1. Field of the Disclosure
The present disclosure relates to a wireless communication apparatus, and in particular to an ESD protection device that protects a power amplifier used in a wireless communication apparatus, and specifically in a transmission circuit thereof, from electrostatic discharge (ESD).
2. Description of Related Art
Semiconductor devices used in a variety of electronic devices are known to operate erroneously or be broken because of noise (ESD noise) due to electrostatic discharge occurring inside or outside the electronic device.
In wireless communication apparatuses having an antenna, such as cellular phone terminals which have become widespread in recent years, in particular, ESD noise may be picked up by the antenna or an antenna line (antenna path) to significantly affect semiconductor devices forming a power amplifier connected to the antenna.
As measures against ESD, the following methods are used in the related art.
a) Voltage limiting elements such as a varistor, a Zener diode, and a suppressor are disposed for input and output pins of the semiconductor devices to protect the semiconductor devices by cutting off a high voltage due to ESD by causing such a voltage to bypass the semiconductor devices in the case where an overvoltage such as ESD noise is applied.
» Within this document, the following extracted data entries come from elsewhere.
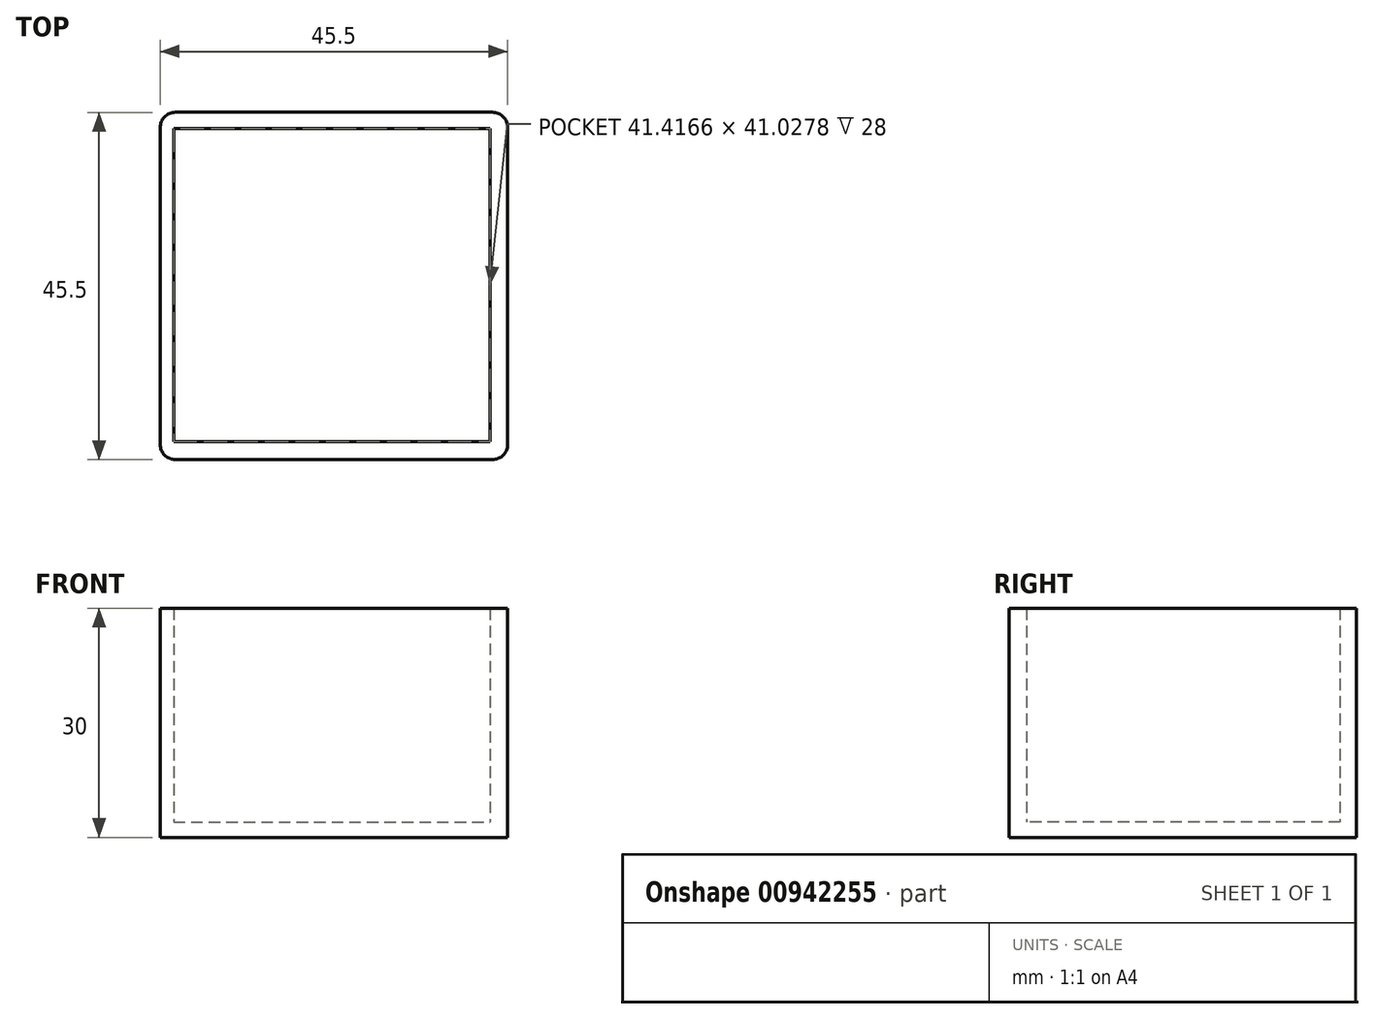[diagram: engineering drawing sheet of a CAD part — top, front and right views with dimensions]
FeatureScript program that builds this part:
annotation { "Feature Type Name" : "Feature", "Feature Type Description" : "" }
export const myFeature = defineFeature(function(context is Context, id is Id, definition is map)
    precondition{}
    {
        {
            var Q0;
            Q0=qCreatedBy(makeId("Top.planeOp"),FACE);
            var sketch = newSketch(context, id + "F0", { "sketchPlane" : qUnion([Q0])});
            skLineSegment(sketch, "E0.bottom", {"start": v(20.7, -20.51) * mm, "end": v(-20.7, -20.51) * mm});
            skLineSegment(sketch, "E0.top", {"start": v(20.7, 20.51) * mm, "end": v(-20.7, 20.51) * mm});
            skLineSegment(sketch, "E0.left", {"start": v(20.7, -20.51) * mm, "end": v(20.7, 20.51) * mm});
            skLineSegment(sketch, "E0.right", {"start": v(-20.7, -20.51) * mm, "end": v(-20.7, 20.51) * mm});
            skPoint(sketch, "E0.middle", {"position": v(0, 0) * mm});
            skLineSegment(sketch, "E1.bottom", {"start": v(23.04, -22.85) * mm, "end": v(-22.46, -22.85) * mm});
            skLineSegment(sketch, "E1.top", {"start": v(23.04, 22.65) * mm, "end": v(-22.46, 22.65) * mm});
            skLineSegment(sketch, "E1.left", {"start": v(23.04, -22.85) * mm, "end": v(23.04, 22.65) * mm});
            skLineSegment(sketch, "E1.right", {"start": v(-22.46, -22.85) * mm, "end": v(-22.46, 22.65) * mm});
            skPoint(sketch, "E1.middle", {"position": v(0.3, -0.1) * mm});
            skSolve(sketch);
        }
        {
            var Q0;
            Q0=makeQuery(id+"F0.imprint","IMPRINT",FACE,{"disambiguationData":[TD([[makeQuery(id+"F0.imprint","IMPRINT",EDGE,{"derivedFrom":sQuery(id+"F0.wireOp",EDGE,"E0.bottom")}),1.0]])]});
            var Q1;
            Q1=makeQuery(id+"F0.imprint","IMPRINT",FACE,{"disambiguationData":[TD([[makeQuery(id+"F0.imprint","IMPRINT",EDGE,{"derivedFrom":sQuery(id+"F0.wireOp",EDGE,"E0.bottom")}),-1.0]])]});
            extrude(context, id + "F1", {"entities" : qUnion([Q0, Q1]), "depth" : 2 * mm, "offsetDistance" : 25 * mm});
        }
        {
            var Q0;
            Q0=makeQuery(id+"F0.imprint","IMPRINT",FACE,{"disambiguationData":[TD([[makeQuery(id+"F0.imprint","IMPRINT",EDGE,{"derivedFrom":sQuery(id+"F0.wireOp",EDGE,"E0.bottom")}),1.0]])]});
            extrude(context, id + "F2", {"entities" : qUnion([Q0]), "operationType" : NewBodyOperationType.ADD, "depth" : 30 * mm, "offsetDistance" : 25 * mm});
        }
        {
            var Q0;
            {var subQ0=sQuery(id+"F0.wireOp",EDGE,"E1.right");var subQ1=sQuery(id+"F0.wireOp",EDGE,"E1.bottom");Q0=makeQuery(id+"F2.boolean.opBoolean","MERGE",EDGE,{"derivedFrom":[makeQuery(id+"F1.opExtrude","SWEPT_EDGE",EDGE,{"disambiguationData":[OSD([subQ1,subQ0])]}),makeQuery(id+"F2.opExtrude","SWEPT_EDGE",EDGE,{"disambiguationData":[OSD([subQ1,subQ0])]})]});}
            var Q1;
            {var subQ0=sQuery(id+"F0.wireOp",EDGE,"E1.left");var subQ1=sQuery(id+"F0.wireOp",EDGE,"E1.bottom");Q1=makeQuery(id+"F2.boolean.opBoolean","MERGE",EDGE,{"derivedFrom":[makeQuery(id+"F1.opExtrude","SWEPT_EDGE",EDGE,{"disambiguationData":[OSD([subQ1,subQ0])]}),makeQuery(id+"F2.opExtrude","SWEPT_EDGE",EDGE,{"disambiguationData":[OSD([subQ1,subQ0])]})]});}
            var Q2;
            {var subQ0=sQuery(id+"F0.wireOp",EDGE,"E1.left");var subQ1=sQuery(id+"F0.wireOp",EDGE,"E1.top");Q2=makeQuery(id+"F2.boolean.opBoolean","MERGE",EDGE,{"derivedFrom":[makeQuery(id+"F1.opExtrude","SWEPT_EDGE",EDGE,{"disambiguationData":[OSD([subQ1,subQ0])]}),makeQuery(id+"F2.opExtrude","SWEPT_EDGE",EDGE,{"disambiguationData":[OSD([subQ1,subQ0])]})]});}
            var Q3;
            {var subQ0=sQuery(id+"F0.wireOp",EDGE,"E1.right");var subQ1=sQuery(id+"F0.wireOp",EDGE,"E1.top");Q3=makeQuery(id+"F2.boolean.opBoolean","MERGE",EDGE,{"derivedFrom":[makeQuery(id+"F1.opExtrude","SWEPT_EDGE",EDGE,{"disambiguationData":[OSD([subQ1,subQ0])]}),makeQuery(id+"F2.opExtrude","SWEPT_EDGE",EDGE,{"disambiguationData":[OSD([subQ1,subQ0])]})]});}
            fillet(context, id + "F3", {"entities" : qUnion([Q0, Q1, Q2, Q3]), "radius" : 2 * mm, "tangentPropagation" : true, "allowEdgeOverflow" : false});
        }
    });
b) An inductor (shunt L) or the like is provided to connect the antenna line to GND to cause a DC component to flow to GND by bypassing the semiconductor devices, or a capacitor (series C) or the like is connected in series with the antenna line to prevent a DC component from passing through the semiconductor devices.
The above method a) may be effective measures against a high voltage that may cause a device breakage. However, the impedance of the antenna line may be varied in accordance with the electrical state around the antenna, which may cut off a voltage for a transmission output to result in distortion in transmission output. In particular, the antenna impedance of the cellular phone terminals is significantly variable because of inconstant environments, and is highly likely to be problematic.
Of the method b), the method in which the antenna line is connected to GND in terms of DC using the shunt L can effectively eliminate the effect of ESD noise at a frequency that is sufficiently low with respect to the transmission/reception frequency. However, ESD noise is distributed over a significantly wide frequency domain, and thus the effect of ESD noise cannot be completely eliminated.
Likewise, the method in which the antenna line is separated from the semiconductor devices in terms of DC using the series C can effectively eliminate the effect of ESD noise at a frequency that is sufficiently low with respect to the transmission/reception frequency.
However, ESD noise is distributed over a significantly wide frequency domain, and therefore the effect of ESD noise cannot be completely eliminated by the methods according to the related art discussed above.
In recent years, in particular, tolerance to ESD noise has been decreasing along with miniaturization of integrated circuits and size and weight reduction of devices, and there is an increasing need for more effective ESD measures.